Dans cet article passionnant (bien qu’un peu longuet) de 墨客hunxi publié dans le Reactor Mag, je découvre un sous-genre populaire de la SFFF horrifique asiatique : l’unlimited flow, dont les représentants les plus connus sont, sans aucun doute, Battle Royale, Alice in Borderland et Squid Game.

Durant son exposé, l’auteurice en profite pour définir un autre genre : l’isekai.

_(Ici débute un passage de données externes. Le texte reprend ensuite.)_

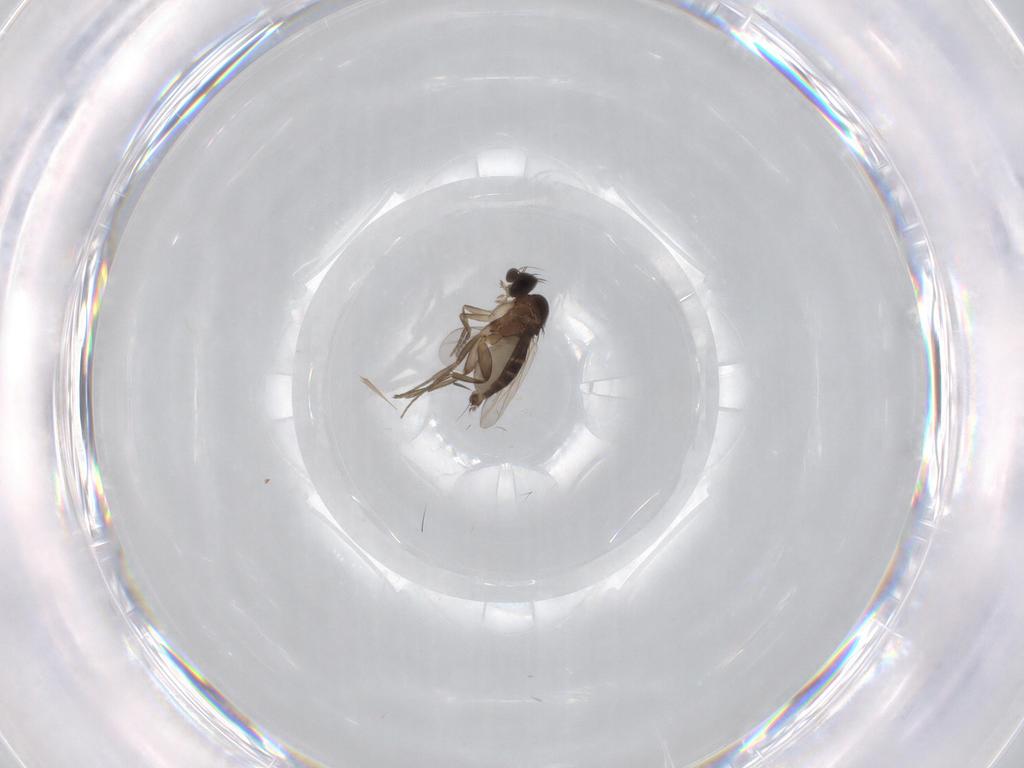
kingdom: Animalia
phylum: Arthropoda
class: Insecta
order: Diptera
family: Phoridae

« L’unlimited flow ressemble fortement à un autre genre de webnovel populaire en Asie de l’Est, l’isekai. Souvent considéré comme un sous-genre de la portal fantasy, l’isekai met en scène des protagonistes qui sont transportés dans un autre monde ou une autre période. Ils doivent réussir à se frayer un chemin dans ce nouvel environnement, généralement aidés par leur connaissance du livre, de l’intrigue, du jeu ou de l’époque qui l’ont inspiré, afin de connaitre le bonheur et/ou de retourner dans leur monde d’origine. 

(…)

L’isekai transporte souvent son héros dans le corps d’un personnage existant, alors que les protagonistes de l’unlimited flow restent dans le leur. Une grande partie de l’isekai se concentre sur les difficultés à incarner un nouveau corps. En tant que genre, il aborde fréquemment les thèmes du destin, de l’identité, du rôle à jouer et du sens de l’existence. Les systèmes présents dans l’isekai ont souvent pour but de renforcer l’aspect comique de l’intrigue, mais ils restent en retrait par rapport au worldbuiding du texte. Alors que les histoires d’isekai se préoccupent généralement des voyages que les personnages entreprennent pour explorer et s’intégrer à ce nouveau monde, l’unlimited flux se soucie davantage de leur survie. » (Trad. DeepL & E.D.)

Pour les amateurices de danmei (nom donné au BL chinois), je pense que The Scum Villain’s Self-Saving System de Mo Xiang Tong Xiu illustre assez bien le genre de l’isekai.